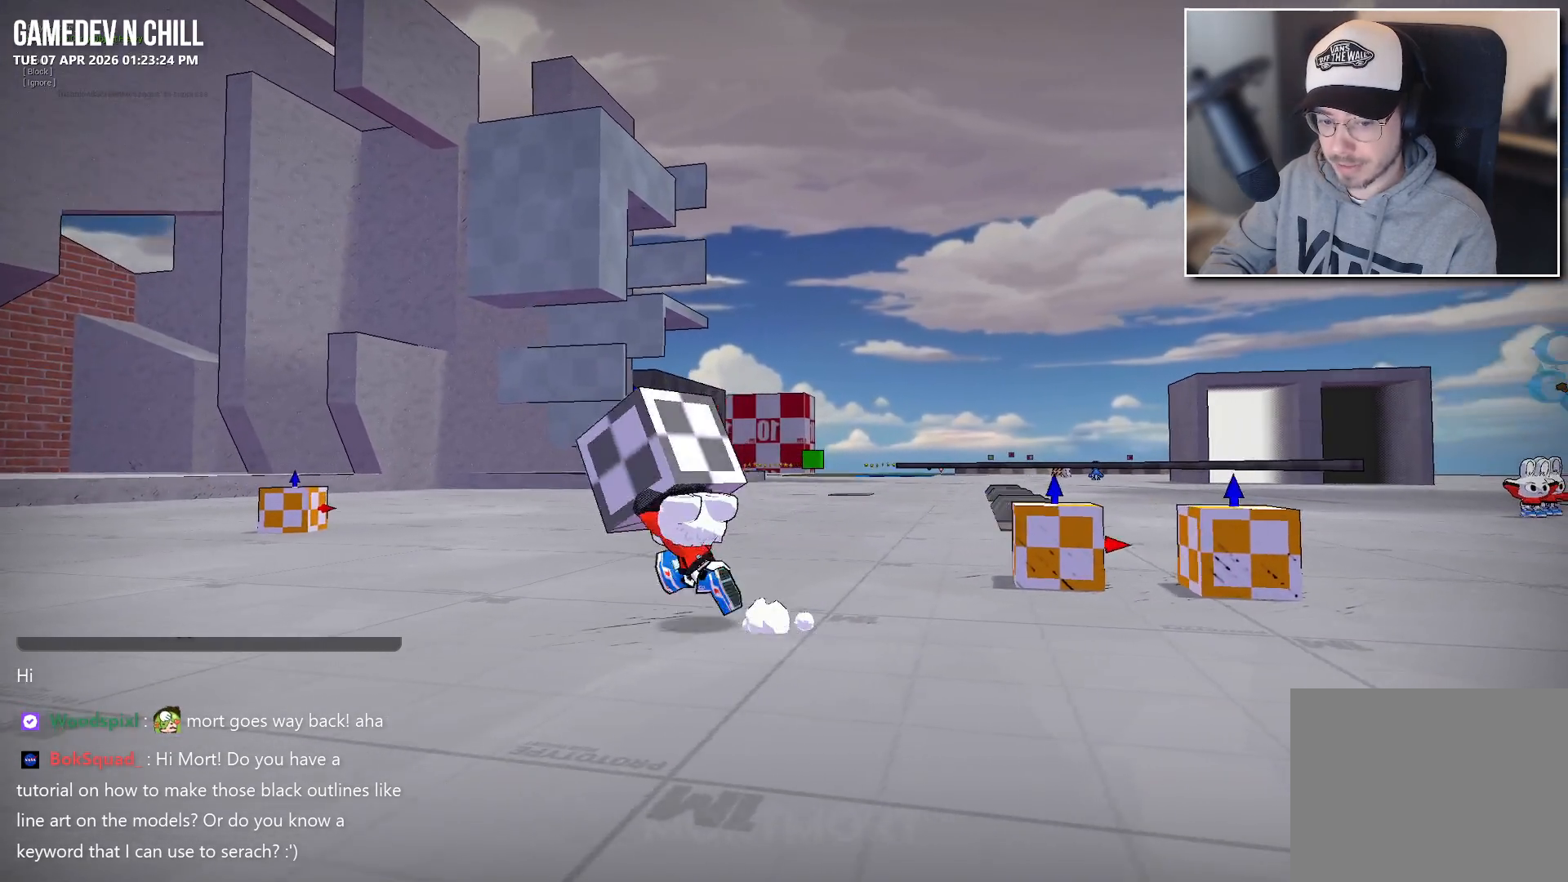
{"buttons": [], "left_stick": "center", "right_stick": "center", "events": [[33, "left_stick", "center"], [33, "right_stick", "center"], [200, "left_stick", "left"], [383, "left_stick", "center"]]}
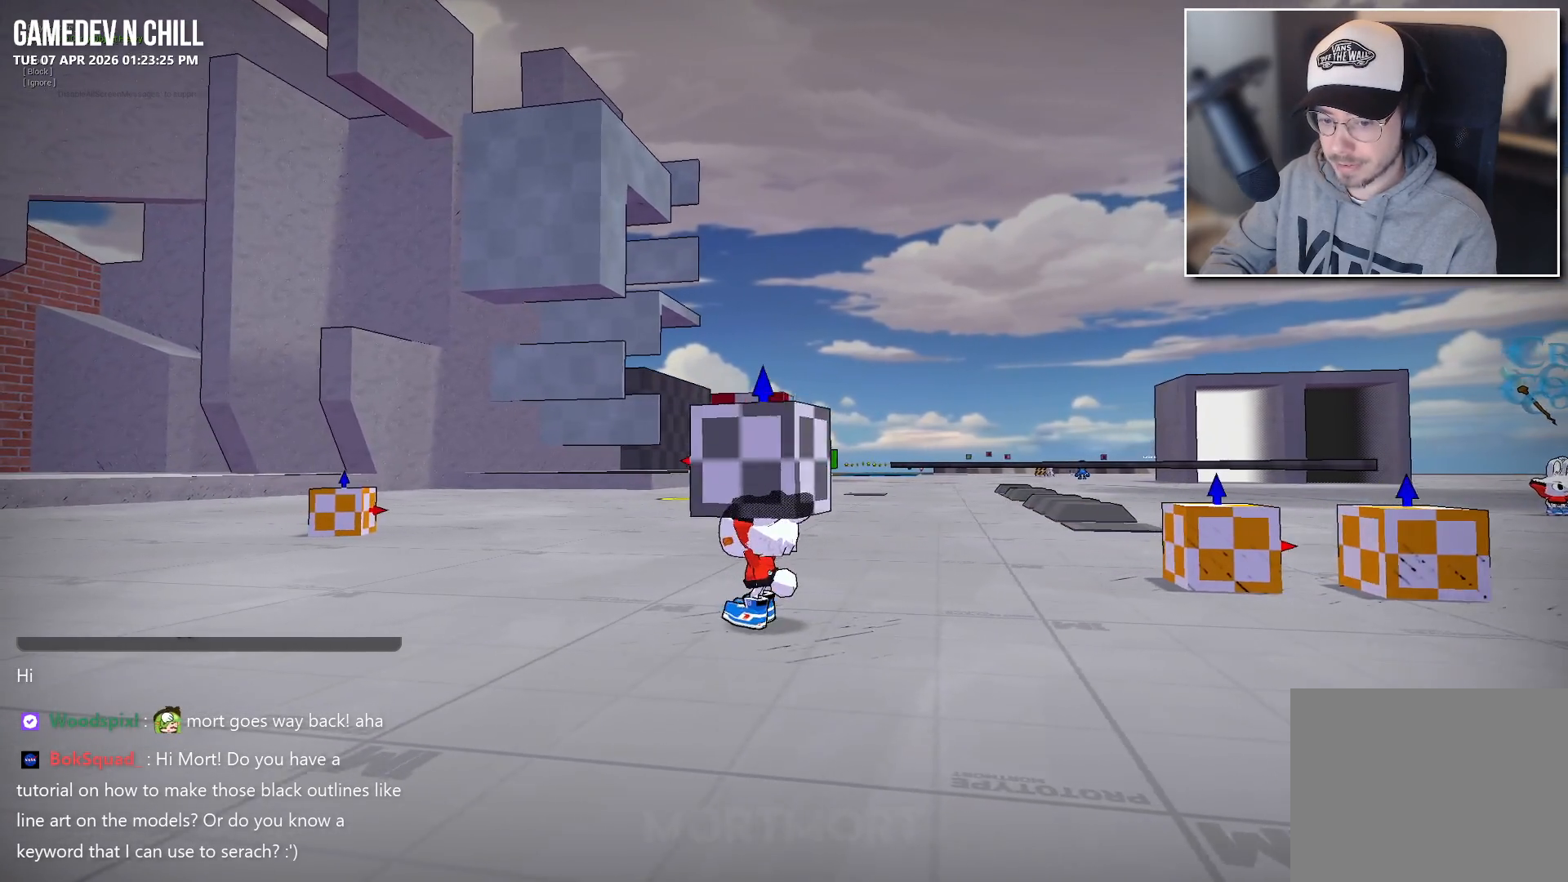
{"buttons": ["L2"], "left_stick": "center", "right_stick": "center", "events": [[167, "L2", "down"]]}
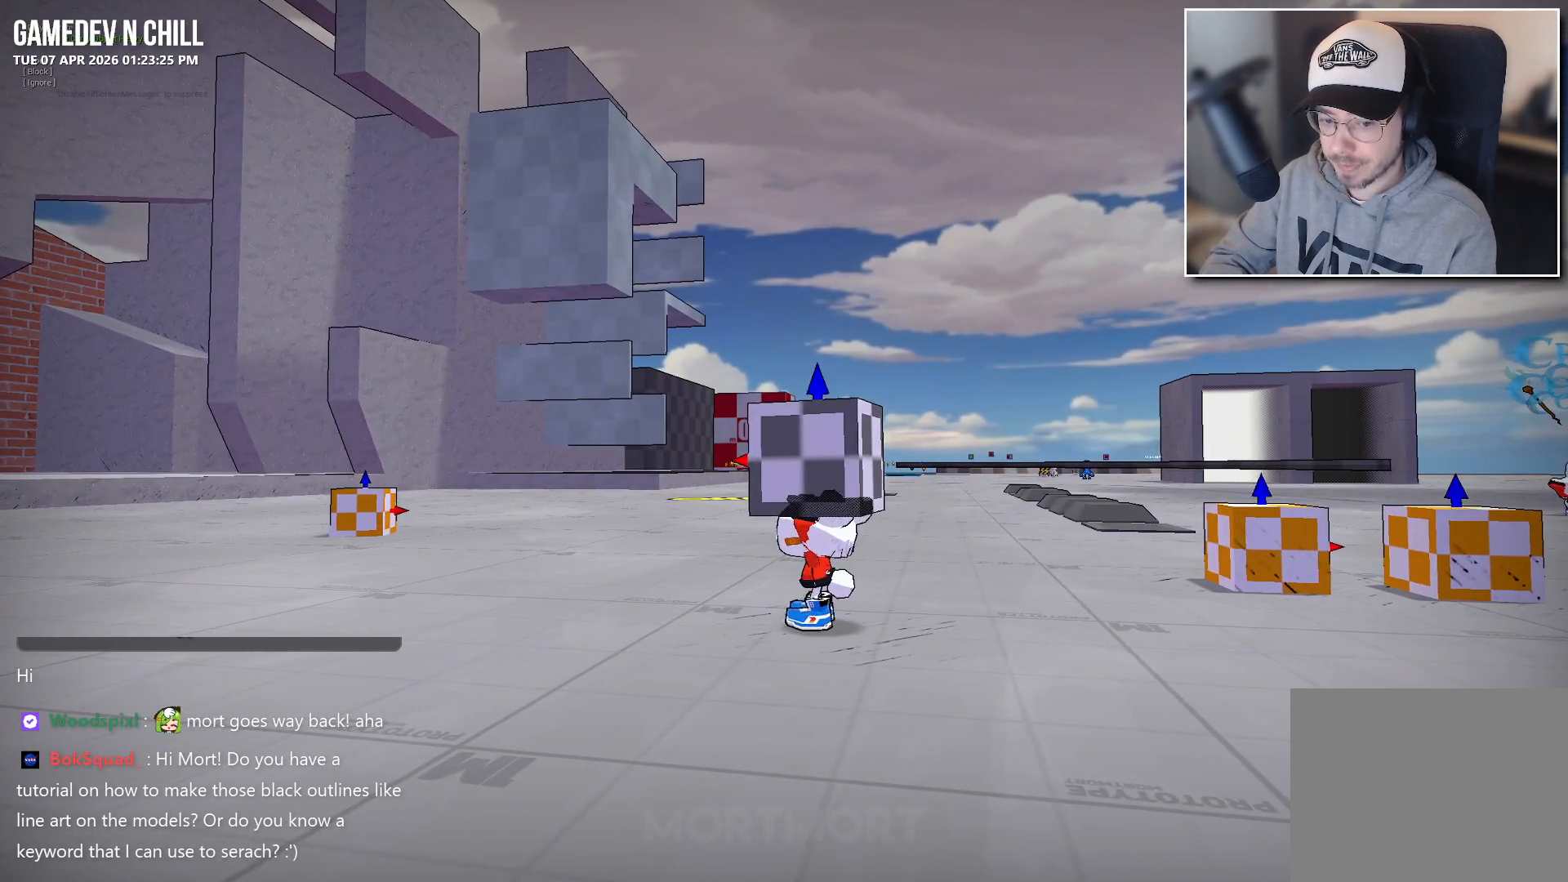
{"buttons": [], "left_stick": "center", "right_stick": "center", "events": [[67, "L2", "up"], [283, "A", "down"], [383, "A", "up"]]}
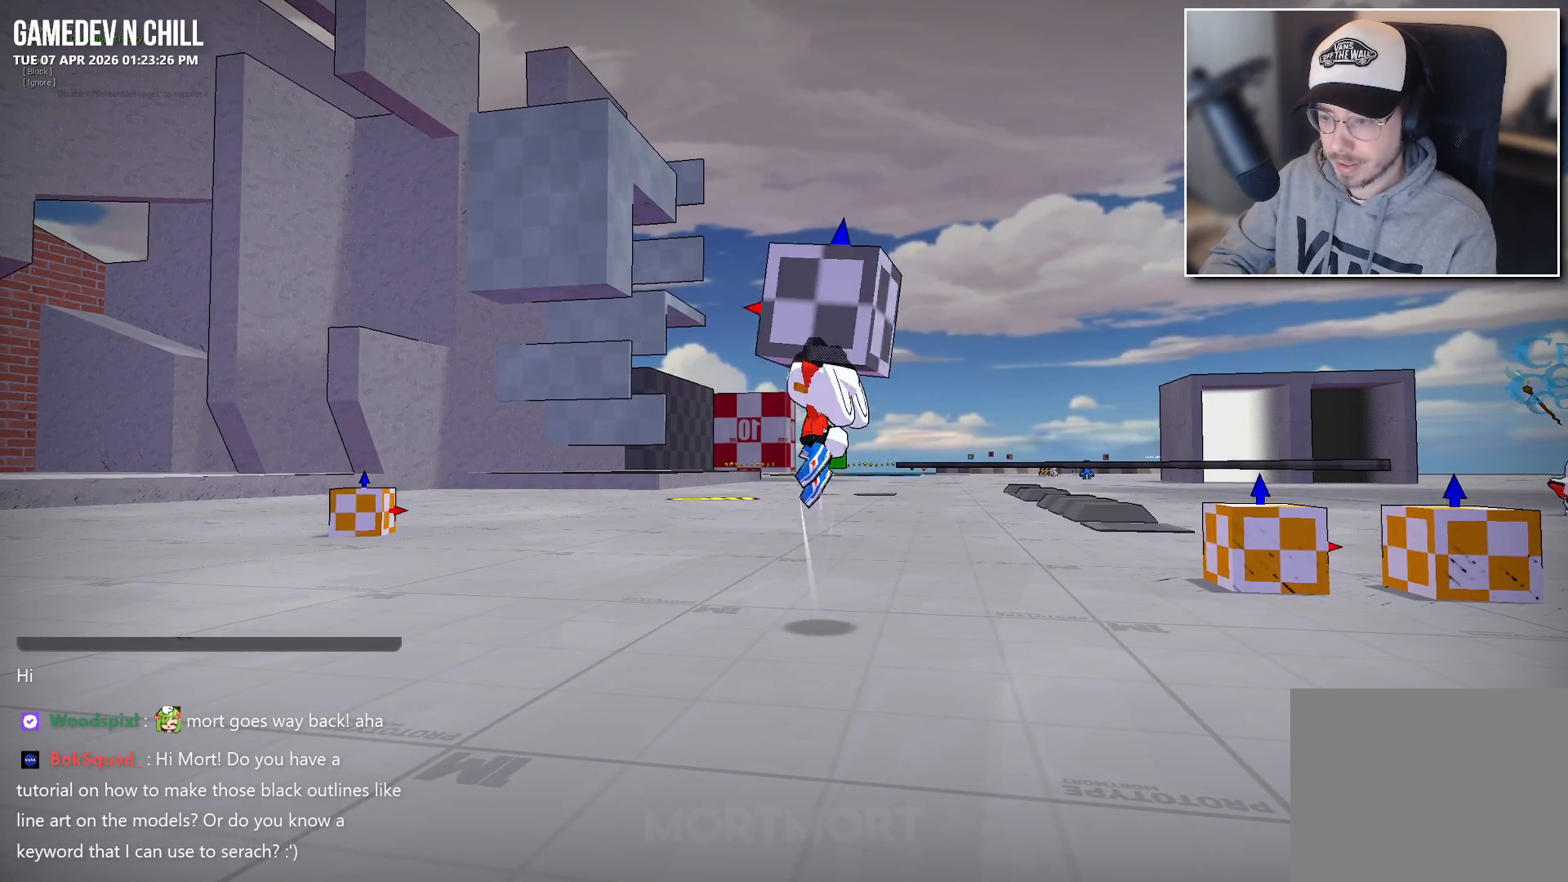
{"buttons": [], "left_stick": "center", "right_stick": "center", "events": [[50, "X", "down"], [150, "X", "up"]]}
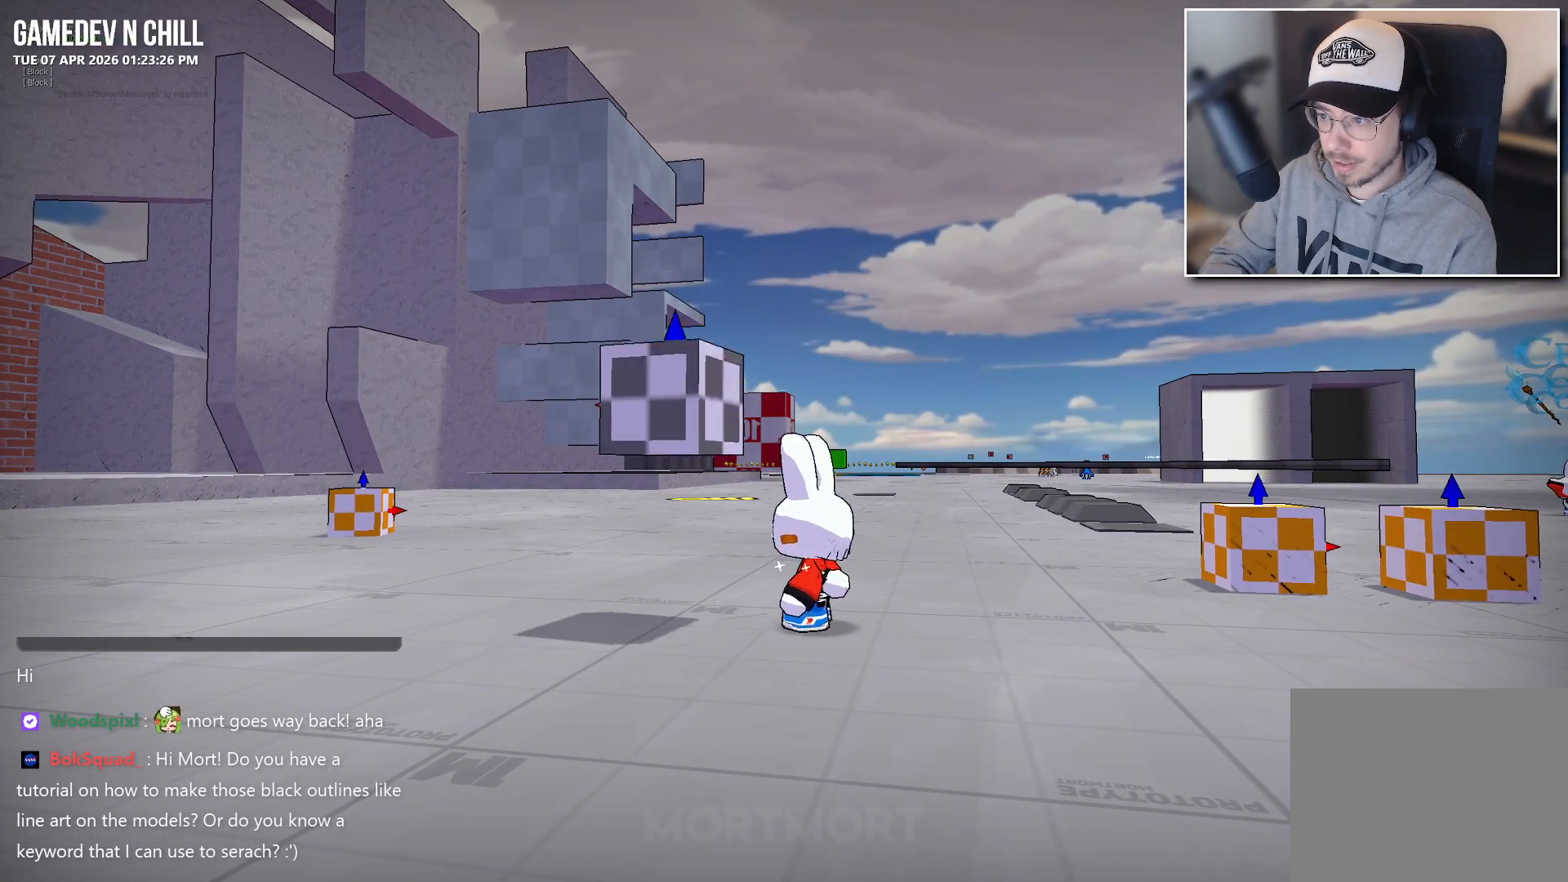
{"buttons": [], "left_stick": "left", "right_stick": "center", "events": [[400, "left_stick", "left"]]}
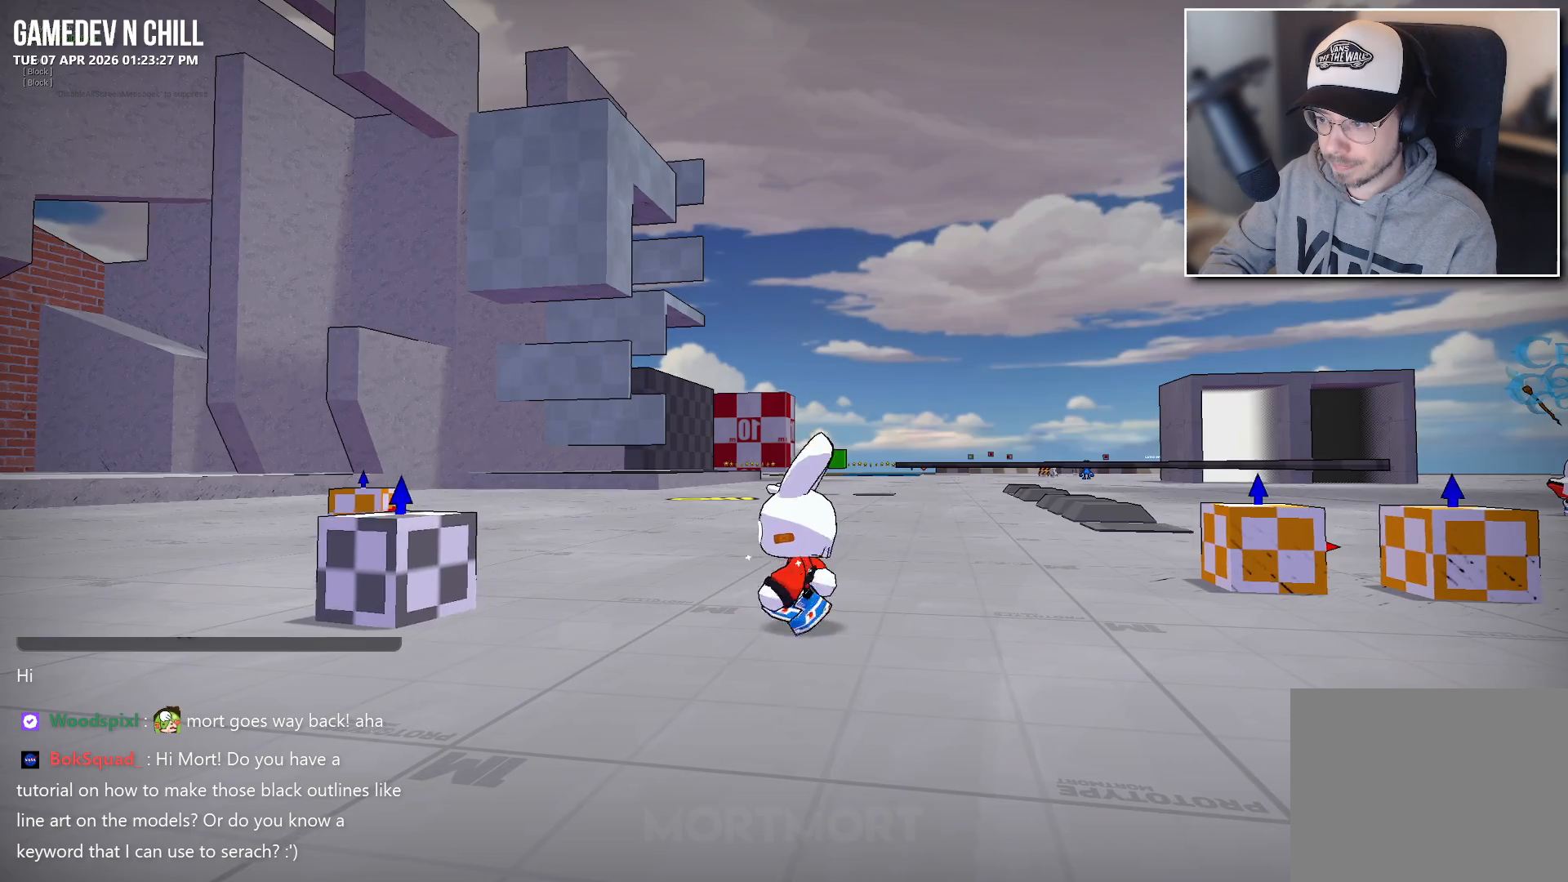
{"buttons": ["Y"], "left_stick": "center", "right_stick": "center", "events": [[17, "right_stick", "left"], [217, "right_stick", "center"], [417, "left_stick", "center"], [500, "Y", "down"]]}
# # # #
* [EXERCISE INSTRUCTIONS]:
Output every entry word for word, but omit the pictures.

* [TASK RESULT]:
{"buttons": [], "left_stick": "center", "right_stick": "center", "events": [[33, "left_stick", "center"], [33, "right_stick", "center"], [200, "left_stick", "left"], [383, "left_stick", "center"]]}
{"buttons": ["L2"], "left_stick": "center", "right_stick": "center", "events": [[167, "L2", "down"]]}
{"buttons": [], "left_stick": "center", "right_stick": "center", "events": [[67, "L2", "up"], [283, "A", "down"], [383, "A", "up"]]}
{"buttons": [], "left_stick": "center", "right_stick": "center", "events": [[50, "X", "down"], [150, "X", "up"]]}
{"buttons": [], "left_stick": "left", "right_stick": "center", "events": [[400, "left_stick", "left"]]}
{"buttons": ["Y"], "left_stick": "center", "right_stick": "center", "events": [[17, "right_stick", "left"], [217, "right_stick", "center"], [417, "left_stick", "center"], [500, "Y", "down"]]}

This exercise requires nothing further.